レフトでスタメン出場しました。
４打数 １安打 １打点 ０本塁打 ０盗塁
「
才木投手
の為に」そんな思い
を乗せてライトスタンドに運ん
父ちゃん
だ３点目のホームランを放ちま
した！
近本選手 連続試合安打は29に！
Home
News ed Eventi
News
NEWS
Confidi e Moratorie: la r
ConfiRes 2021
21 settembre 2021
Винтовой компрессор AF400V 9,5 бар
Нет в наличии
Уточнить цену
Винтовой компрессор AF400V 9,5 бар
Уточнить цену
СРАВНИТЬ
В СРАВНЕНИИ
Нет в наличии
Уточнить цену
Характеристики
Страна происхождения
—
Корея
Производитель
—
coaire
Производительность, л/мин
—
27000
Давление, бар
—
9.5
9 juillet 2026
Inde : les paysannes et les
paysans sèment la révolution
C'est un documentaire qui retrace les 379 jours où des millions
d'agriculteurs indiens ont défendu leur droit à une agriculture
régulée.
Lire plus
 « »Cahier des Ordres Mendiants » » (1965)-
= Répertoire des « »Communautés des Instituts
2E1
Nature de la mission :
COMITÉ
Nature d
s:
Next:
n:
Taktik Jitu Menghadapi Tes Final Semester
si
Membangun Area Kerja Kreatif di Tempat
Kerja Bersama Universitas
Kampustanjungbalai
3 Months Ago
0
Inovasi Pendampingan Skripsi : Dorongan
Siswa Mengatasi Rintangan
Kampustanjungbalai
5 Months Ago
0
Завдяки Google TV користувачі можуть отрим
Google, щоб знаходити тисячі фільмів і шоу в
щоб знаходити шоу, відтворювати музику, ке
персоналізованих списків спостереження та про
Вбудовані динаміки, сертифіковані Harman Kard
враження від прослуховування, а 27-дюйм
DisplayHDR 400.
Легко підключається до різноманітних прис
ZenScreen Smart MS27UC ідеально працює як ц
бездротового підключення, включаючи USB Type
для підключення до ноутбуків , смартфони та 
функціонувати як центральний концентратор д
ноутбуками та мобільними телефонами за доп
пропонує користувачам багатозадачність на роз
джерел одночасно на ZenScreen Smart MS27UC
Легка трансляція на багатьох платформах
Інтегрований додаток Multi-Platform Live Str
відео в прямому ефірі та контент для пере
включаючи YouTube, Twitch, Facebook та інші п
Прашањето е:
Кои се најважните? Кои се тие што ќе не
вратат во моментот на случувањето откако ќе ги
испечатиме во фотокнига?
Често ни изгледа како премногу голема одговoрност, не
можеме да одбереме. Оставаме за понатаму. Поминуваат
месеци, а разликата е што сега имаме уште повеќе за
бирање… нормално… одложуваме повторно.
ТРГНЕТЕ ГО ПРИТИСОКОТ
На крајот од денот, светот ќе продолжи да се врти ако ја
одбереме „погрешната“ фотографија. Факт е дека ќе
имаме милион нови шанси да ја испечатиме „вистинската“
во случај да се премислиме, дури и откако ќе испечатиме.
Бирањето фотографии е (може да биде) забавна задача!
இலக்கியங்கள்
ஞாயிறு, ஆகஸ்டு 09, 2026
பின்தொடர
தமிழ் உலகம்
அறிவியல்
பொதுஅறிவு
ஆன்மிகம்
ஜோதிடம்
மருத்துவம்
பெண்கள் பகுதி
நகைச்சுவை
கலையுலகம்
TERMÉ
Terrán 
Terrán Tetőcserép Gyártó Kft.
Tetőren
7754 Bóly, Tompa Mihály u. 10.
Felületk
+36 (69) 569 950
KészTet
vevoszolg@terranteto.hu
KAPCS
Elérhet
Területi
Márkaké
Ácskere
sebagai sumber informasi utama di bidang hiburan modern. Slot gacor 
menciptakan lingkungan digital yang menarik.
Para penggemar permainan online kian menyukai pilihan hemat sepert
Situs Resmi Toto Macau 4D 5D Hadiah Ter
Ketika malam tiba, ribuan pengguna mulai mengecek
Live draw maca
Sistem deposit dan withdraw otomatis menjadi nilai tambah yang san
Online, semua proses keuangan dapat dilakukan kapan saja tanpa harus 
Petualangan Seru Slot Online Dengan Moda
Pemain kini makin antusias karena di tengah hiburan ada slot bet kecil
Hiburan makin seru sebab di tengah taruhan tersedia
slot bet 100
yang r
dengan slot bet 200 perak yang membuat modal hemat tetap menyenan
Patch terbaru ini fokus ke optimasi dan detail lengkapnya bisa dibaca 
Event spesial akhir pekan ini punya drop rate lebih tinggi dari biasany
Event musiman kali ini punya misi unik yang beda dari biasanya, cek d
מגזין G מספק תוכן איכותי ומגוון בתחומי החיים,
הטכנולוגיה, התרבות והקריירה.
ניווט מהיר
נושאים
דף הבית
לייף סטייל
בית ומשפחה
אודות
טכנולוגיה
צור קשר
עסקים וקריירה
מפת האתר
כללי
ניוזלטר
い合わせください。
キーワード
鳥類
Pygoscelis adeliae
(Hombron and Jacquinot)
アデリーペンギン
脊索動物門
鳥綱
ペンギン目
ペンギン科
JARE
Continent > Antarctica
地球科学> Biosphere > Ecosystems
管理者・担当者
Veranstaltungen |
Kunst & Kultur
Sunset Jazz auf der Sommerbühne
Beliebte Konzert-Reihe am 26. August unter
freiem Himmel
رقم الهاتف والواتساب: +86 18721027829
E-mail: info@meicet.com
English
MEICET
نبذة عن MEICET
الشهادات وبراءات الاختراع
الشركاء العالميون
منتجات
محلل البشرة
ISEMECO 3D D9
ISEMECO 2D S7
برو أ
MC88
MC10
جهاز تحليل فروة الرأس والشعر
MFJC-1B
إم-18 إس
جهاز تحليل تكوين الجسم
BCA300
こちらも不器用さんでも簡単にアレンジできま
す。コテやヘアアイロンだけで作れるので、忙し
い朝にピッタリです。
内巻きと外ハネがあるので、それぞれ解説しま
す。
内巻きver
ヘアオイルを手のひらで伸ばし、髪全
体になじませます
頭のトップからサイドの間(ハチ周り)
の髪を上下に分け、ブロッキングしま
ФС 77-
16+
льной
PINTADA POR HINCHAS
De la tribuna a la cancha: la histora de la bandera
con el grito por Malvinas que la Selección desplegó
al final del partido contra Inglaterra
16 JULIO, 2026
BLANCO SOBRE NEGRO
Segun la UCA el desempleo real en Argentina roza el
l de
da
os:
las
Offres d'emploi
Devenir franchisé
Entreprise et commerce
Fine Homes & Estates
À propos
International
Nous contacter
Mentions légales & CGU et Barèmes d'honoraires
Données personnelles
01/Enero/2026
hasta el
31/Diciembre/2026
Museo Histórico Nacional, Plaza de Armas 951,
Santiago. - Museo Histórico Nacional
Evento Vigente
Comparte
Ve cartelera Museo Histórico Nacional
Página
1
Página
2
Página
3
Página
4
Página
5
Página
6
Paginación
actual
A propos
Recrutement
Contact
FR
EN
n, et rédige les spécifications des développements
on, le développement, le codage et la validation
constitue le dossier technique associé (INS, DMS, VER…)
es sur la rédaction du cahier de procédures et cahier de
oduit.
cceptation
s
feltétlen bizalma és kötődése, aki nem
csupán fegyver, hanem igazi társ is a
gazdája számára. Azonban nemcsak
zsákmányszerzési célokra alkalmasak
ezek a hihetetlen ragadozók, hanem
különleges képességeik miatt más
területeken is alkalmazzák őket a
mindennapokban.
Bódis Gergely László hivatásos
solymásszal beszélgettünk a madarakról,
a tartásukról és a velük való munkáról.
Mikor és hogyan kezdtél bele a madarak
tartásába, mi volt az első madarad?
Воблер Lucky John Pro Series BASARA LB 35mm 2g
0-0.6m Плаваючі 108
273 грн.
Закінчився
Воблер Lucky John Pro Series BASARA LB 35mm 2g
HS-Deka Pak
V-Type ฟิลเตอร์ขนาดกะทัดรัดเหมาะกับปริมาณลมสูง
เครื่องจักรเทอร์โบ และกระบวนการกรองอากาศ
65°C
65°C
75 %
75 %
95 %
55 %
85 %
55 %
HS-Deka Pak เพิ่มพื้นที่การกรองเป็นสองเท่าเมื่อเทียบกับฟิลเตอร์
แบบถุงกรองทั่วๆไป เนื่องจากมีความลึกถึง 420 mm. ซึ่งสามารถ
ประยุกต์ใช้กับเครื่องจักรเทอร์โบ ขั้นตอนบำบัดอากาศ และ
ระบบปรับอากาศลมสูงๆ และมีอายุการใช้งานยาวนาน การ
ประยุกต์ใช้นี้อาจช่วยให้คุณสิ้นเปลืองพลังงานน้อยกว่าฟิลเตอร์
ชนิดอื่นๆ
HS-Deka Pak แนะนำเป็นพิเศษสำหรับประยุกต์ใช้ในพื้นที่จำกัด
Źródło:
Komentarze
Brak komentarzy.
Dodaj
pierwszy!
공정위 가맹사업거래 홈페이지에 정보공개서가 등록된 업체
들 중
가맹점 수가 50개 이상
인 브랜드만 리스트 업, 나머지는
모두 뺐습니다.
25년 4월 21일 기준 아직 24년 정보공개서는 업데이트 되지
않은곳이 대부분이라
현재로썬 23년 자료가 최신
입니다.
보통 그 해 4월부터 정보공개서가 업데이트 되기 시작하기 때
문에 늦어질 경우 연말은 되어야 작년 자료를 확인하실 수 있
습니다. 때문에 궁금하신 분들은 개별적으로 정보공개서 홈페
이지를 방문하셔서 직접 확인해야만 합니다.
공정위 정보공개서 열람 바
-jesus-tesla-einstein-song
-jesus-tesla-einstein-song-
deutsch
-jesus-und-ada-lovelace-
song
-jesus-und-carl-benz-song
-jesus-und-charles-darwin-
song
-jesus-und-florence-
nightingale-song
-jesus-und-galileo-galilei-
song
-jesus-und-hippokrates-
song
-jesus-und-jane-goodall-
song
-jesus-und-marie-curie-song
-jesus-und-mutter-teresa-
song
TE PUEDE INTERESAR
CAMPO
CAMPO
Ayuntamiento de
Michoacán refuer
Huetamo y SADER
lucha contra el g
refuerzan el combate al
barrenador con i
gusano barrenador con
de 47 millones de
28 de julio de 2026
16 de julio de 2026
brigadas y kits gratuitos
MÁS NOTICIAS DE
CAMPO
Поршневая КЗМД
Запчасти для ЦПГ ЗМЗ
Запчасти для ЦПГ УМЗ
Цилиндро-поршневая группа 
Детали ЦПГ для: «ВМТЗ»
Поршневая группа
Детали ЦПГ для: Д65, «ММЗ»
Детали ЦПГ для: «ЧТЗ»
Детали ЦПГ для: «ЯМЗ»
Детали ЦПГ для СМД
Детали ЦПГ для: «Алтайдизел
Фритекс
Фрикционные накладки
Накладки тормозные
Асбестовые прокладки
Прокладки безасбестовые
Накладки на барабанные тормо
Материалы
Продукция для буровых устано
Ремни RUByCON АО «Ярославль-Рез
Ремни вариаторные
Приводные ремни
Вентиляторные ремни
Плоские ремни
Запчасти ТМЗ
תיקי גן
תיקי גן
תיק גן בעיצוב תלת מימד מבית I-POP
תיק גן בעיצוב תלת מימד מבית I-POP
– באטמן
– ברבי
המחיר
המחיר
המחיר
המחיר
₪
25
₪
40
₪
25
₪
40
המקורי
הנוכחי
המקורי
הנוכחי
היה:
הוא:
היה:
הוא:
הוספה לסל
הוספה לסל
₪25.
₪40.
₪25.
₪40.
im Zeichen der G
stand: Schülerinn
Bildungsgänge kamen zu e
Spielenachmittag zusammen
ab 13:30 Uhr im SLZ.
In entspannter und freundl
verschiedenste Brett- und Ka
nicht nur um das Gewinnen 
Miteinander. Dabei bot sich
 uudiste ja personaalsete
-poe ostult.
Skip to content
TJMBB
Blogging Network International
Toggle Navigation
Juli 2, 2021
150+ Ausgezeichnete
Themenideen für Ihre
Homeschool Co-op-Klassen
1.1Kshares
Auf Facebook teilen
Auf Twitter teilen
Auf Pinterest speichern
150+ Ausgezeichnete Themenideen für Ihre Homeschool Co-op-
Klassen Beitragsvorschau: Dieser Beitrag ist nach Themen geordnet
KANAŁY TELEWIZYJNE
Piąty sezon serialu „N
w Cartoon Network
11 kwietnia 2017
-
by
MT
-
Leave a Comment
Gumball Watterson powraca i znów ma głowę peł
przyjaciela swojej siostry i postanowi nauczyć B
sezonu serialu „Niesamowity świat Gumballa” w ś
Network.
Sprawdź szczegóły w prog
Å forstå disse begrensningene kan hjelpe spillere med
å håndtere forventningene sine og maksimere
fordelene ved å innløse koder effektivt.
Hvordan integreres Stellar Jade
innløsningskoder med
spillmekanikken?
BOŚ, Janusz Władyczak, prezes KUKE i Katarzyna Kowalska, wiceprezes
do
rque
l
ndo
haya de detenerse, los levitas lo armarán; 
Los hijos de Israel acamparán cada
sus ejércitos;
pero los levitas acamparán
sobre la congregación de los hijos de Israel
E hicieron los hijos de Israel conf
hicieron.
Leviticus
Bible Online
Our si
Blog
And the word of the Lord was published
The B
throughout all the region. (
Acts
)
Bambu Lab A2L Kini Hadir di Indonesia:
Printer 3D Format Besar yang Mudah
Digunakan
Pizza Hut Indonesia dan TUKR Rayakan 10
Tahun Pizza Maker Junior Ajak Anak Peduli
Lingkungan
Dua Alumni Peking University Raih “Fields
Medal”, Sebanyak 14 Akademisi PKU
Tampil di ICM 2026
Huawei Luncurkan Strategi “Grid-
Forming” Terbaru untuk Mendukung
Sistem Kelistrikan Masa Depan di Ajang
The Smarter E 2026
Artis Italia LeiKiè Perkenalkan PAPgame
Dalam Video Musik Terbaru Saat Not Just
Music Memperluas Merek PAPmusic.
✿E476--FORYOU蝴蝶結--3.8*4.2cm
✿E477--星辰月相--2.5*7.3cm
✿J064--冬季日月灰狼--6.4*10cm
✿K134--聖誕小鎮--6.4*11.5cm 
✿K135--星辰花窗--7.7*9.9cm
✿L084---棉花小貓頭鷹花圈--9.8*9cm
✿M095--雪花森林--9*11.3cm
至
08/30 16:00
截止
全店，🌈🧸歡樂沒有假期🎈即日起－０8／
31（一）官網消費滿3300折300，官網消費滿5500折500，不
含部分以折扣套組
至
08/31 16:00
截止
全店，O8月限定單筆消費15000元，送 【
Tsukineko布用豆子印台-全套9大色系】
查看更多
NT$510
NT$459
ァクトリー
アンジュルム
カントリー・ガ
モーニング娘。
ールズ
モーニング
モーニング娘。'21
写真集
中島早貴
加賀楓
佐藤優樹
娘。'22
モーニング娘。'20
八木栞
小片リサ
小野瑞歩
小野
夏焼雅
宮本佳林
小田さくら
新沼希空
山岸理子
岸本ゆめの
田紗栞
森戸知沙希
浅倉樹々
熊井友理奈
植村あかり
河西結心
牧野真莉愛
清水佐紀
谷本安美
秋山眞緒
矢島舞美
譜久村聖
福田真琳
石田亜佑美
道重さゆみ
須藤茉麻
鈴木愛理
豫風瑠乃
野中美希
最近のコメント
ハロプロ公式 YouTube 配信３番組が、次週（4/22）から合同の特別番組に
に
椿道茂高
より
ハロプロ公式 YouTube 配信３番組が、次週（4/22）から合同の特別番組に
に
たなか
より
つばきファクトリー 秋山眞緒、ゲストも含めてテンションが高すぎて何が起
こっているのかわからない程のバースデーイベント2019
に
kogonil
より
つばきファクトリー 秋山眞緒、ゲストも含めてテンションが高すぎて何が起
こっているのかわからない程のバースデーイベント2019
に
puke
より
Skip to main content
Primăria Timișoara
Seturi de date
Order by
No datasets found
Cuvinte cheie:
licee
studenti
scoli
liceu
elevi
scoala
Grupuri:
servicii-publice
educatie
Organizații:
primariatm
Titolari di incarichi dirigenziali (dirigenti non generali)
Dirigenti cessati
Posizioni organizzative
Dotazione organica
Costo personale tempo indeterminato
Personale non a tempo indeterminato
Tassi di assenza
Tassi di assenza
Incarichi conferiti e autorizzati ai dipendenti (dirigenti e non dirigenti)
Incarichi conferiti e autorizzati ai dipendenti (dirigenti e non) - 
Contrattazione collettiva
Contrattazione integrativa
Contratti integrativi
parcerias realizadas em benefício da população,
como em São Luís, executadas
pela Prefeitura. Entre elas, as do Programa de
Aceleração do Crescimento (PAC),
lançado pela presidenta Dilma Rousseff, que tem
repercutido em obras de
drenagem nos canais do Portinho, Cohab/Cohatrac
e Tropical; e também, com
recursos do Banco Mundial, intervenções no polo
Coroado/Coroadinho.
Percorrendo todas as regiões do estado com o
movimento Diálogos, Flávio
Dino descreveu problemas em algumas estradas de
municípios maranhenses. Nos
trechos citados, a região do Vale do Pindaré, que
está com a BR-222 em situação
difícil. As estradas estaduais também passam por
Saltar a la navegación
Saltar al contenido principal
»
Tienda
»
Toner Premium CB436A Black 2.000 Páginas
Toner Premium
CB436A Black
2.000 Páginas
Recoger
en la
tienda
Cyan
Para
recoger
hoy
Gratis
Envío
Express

──────────

§ WHAT TO DO:
When a line of the data holds the string "Nacional", pick it out and copy it.

§ FINAL ANSWER:
Museo Histórico Nacional, Plaza de Armas 951,
Santiago. - Museo Histórico Nacional
Ve cartelera Museo Histórico Nacional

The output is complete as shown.